Une telle évolution serait avantageuse tant pour les agriculteurs, qui obtiendraient des prix valorisant leur travail, que pour les négociants, qui auraient accès à des produits de meilleure qualité à des prix constants. De tels intermédiaires responsables existent déjà, comme La Clé des Champs au Gabon, ASL au Cameroun, et Pure Grow Africa en Ouganda et au Kenya dont l’objectif principal est de promouvoir les petits agriculteurs et les communautés vers le développement durable de l’agro-industrie et de la chaîne de valeur agricole en utilisant des technologies agro-industrielles modernes qui sont sûres et efficaces à utiliser. Des dizaines d’autres entreprises de ce type, plus petites, parsèment le continent.

Ces PME de fruits et légumes sont essentielles au secteur car elles permettent de le réguler, de le moderniser et, surtout, d’améliorer la qualité et le prix du produit final.
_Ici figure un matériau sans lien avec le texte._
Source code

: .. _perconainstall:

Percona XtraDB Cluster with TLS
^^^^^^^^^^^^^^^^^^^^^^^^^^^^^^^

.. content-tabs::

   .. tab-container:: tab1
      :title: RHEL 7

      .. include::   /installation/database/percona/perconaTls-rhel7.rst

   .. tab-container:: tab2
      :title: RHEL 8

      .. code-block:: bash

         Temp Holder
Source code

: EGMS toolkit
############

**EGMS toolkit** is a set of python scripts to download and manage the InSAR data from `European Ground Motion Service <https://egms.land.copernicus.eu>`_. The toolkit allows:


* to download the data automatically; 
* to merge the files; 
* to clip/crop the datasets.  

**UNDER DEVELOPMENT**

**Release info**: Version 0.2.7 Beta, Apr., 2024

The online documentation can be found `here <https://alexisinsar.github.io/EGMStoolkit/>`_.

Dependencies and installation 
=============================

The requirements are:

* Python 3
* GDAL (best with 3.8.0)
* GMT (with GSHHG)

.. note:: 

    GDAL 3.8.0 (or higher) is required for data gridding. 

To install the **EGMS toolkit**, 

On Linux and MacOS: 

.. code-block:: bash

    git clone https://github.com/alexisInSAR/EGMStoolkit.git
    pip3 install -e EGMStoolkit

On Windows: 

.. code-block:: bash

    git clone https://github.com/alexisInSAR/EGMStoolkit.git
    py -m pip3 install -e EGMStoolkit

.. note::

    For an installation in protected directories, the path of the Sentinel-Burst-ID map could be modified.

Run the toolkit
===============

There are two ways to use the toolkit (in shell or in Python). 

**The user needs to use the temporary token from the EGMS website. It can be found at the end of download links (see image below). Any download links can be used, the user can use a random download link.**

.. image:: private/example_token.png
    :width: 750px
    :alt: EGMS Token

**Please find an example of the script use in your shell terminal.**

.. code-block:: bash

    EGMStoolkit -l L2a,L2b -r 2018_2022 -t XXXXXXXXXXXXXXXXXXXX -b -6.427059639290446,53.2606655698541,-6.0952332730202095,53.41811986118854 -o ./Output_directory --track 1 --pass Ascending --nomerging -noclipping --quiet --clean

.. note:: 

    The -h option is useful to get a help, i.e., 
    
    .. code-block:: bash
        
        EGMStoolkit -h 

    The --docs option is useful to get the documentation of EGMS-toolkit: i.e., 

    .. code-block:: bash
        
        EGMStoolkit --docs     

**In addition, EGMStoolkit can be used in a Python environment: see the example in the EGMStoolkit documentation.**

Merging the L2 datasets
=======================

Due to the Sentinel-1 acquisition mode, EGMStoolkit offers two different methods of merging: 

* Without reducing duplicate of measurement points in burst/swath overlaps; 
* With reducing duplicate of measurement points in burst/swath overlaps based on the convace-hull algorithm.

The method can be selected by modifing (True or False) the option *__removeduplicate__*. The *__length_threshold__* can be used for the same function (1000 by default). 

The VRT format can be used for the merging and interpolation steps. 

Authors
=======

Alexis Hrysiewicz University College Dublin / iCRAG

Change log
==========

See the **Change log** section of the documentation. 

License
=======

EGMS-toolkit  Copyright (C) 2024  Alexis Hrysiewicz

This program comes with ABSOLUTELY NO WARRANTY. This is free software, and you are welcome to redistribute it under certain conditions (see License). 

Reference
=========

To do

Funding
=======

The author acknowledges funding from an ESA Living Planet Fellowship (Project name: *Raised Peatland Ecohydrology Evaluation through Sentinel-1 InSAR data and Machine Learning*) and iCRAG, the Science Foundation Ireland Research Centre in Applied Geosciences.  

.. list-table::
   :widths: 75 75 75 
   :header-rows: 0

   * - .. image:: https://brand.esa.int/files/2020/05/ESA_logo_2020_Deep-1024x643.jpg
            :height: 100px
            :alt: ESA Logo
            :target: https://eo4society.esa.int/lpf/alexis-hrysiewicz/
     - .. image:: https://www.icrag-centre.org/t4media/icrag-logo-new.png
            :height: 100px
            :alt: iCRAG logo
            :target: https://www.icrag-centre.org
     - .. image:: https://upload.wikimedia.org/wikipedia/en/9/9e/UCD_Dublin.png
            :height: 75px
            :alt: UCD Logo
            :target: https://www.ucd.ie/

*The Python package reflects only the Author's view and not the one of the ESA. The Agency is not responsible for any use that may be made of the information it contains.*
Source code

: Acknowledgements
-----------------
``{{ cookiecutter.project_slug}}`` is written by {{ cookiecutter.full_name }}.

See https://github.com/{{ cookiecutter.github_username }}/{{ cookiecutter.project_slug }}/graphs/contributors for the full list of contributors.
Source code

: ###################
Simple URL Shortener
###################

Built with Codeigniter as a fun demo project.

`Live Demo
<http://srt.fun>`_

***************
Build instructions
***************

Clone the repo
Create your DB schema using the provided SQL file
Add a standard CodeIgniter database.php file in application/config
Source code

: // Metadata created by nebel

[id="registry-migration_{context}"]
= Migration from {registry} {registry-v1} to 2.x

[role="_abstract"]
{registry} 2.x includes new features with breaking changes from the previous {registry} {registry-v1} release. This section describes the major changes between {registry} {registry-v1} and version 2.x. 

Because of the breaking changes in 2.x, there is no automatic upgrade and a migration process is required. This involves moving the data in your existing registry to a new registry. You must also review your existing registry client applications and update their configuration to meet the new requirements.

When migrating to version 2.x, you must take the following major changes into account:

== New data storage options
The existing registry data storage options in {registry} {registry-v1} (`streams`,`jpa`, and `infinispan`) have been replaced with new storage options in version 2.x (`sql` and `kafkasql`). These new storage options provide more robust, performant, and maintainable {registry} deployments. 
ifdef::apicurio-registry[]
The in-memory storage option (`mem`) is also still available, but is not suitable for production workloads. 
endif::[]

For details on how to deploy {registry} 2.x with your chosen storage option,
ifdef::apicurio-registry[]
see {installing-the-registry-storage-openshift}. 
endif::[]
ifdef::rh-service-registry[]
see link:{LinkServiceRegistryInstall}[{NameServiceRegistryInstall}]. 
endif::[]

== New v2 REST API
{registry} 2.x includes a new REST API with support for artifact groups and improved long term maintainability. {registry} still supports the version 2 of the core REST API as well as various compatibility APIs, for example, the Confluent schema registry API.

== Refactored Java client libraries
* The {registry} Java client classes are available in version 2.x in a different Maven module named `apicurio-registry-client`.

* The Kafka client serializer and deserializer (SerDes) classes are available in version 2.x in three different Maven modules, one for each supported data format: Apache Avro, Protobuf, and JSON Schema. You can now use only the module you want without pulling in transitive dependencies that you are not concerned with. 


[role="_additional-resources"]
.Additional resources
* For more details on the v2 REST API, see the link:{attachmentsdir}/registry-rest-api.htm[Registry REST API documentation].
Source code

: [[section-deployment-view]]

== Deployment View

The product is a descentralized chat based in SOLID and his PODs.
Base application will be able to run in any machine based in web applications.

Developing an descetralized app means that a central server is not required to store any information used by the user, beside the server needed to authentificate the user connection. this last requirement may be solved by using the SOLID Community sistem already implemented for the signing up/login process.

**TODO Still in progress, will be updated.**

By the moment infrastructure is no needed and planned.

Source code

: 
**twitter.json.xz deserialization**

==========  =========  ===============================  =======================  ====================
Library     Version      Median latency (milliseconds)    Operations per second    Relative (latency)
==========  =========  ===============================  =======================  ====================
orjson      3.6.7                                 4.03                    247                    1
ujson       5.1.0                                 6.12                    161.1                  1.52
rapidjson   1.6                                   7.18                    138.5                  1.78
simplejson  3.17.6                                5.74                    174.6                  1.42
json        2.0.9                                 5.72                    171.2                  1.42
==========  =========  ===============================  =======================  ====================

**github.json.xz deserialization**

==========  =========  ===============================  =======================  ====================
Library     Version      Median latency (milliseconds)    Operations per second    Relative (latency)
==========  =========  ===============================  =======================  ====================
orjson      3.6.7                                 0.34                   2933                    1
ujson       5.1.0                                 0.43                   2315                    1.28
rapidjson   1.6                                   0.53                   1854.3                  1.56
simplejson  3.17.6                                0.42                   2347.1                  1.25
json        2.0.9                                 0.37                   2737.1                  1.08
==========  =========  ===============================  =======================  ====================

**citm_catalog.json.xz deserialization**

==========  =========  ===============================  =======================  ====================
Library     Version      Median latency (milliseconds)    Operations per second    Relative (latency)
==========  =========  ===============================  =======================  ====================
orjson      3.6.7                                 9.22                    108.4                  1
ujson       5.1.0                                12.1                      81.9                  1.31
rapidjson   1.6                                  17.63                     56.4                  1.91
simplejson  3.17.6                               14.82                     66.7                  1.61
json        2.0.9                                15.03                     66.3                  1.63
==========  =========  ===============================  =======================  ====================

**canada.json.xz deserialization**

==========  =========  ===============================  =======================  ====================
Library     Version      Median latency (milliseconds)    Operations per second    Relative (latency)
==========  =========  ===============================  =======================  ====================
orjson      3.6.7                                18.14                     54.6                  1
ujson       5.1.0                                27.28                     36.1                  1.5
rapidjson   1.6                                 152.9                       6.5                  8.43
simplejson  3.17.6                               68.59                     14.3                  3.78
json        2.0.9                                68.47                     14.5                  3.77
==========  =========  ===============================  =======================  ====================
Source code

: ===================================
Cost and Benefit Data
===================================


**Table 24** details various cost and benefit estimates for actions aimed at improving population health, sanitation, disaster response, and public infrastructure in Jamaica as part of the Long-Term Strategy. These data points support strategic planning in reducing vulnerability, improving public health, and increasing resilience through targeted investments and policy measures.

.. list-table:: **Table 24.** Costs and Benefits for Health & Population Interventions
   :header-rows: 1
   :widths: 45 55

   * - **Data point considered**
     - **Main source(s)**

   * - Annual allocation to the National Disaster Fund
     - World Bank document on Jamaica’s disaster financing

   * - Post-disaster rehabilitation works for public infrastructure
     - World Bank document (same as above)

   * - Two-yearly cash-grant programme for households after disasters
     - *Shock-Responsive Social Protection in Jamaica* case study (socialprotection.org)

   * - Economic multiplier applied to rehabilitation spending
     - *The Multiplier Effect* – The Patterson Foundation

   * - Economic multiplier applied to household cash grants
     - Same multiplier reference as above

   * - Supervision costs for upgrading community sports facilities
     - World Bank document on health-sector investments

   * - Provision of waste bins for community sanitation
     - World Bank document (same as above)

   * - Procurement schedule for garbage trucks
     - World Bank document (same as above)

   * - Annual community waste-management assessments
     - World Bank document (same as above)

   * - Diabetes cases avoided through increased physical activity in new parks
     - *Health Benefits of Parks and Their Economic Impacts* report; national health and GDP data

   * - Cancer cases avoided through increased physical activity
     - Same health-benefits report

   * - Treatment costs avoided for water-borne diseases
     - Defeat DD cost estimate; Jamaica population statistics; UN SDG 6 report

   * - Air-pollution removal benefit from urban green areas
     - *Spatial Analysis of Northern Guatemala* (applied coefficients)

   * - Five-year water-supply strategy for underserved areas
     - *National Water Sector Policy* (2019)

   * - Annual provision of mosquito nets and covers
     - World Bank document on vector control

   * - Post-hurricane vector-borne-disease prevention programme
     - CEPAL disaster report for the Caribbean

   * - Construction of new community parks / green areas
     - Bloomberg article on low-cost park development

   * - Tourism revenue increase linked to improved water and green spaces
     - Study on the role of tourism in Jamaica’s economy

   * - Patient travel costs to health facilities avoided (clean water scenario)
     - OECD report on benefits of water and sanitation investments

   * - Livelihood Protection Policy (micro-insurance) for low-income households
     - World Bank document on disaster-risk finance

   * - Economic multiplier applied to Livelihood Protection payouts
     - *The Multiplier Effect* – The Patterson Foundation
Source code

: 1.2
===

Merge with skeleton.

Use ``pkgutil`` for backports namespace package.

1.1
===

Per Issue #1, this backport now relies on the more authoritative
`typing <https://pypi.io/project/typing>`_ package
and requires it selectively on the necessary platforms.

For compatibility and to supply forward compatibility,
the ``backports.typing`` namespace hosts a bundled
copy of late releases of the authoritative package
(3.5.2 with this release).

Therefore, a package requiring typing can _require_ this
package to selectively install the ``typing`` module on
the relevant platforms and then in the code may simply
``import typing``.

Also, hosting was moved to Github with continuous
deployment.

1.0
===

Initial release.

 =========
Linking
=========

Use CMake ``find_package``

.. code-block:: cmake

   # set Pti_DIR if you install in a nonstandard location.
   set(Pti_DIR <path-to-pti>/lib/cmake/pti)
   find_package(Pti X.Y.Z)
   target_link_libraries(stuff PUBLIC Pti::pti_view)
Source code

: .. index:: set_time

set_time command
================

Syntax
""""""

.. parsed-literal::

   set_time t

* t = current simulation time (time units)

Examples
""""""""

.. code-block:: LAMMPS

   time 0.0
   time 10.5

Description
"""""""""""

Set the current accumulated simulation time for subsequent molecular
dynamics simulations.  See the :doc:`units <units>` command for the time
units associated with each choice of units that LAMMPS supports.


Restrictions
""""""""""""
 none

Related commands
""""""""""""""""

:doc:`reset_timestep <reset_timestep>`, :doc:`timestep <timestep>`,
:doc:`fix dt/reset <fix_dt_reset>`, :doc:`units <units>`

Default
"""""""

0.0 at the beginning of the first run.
Des obstacles persistent jusqu’au niveau local

Bien qu’il soit rarement mentionné, l’un des principaux obstacles qui paralyse le développement de ces nouvelles entreprises formelles est le système de fiscalité.

Bien qu’il soit rarement mentionné, l’un des principaux obstacles qui paralyse le développement de ces nouvelles entreprises formelles est le système de fiscalité. Elles sont soumises aux mêmes règles de TVA, d’impôt sur les sociétés et autres taxes que les entreprises conventionnelles, le tout dans un secteur dominé par l’économie informelle.

La plupart de leurs concurrents ne paient pas de taxes, ce qui leur permet de vendre à des prix agressifs et de maintenir une main de fer sur une grande partie de la chaîne d’approvisionnement. Les nouveaux entrants n’ont donc aucun intérêt à se formaliser. Il faut s’attaquer à ce problème si l’on veut que le secteur agricole prospère vraiment.

Par exemple, ASL travaille avec des petits producteurs dans tout le Cameroun. L’entreprise préfinance leurs campagnes de production et de récolte, leur apporte un soutien technique pour améliorer leur production, et achète leurs produits pour les commercialiser. Sur le marché local, ces produits sont soumis à diverses taxes, dont une TVA de 19,25%, ce qui entraîne automatiquement une augmentation des prix.

En conclusion

Le secteur des fruits et légumes est une opportunité exceptionnelle pour l’Afrique de répondre à ses gigantesques besoins alimentaires. Les agriculteurs africains ont tout à gagner à ce que la filière soit mieux organisée. Des intermédiaires vertueux permettront de professionnaliser le secteur, en assurant un préfinancement important de la saison pour les agriculteurs, une logistique de qualité qui réduit les pertes, des débouchés stables qui permettent aux agriculteurs de se projeter sur le long terme, et une réduction des importations en proposant des produits locaux à prix concurrentiel.

Un tel avenir pour l’agriculture africaine est à portée de main, mais la concurrence déloyale et le système de taxation entravent sérieusement le rythme de la modernisation.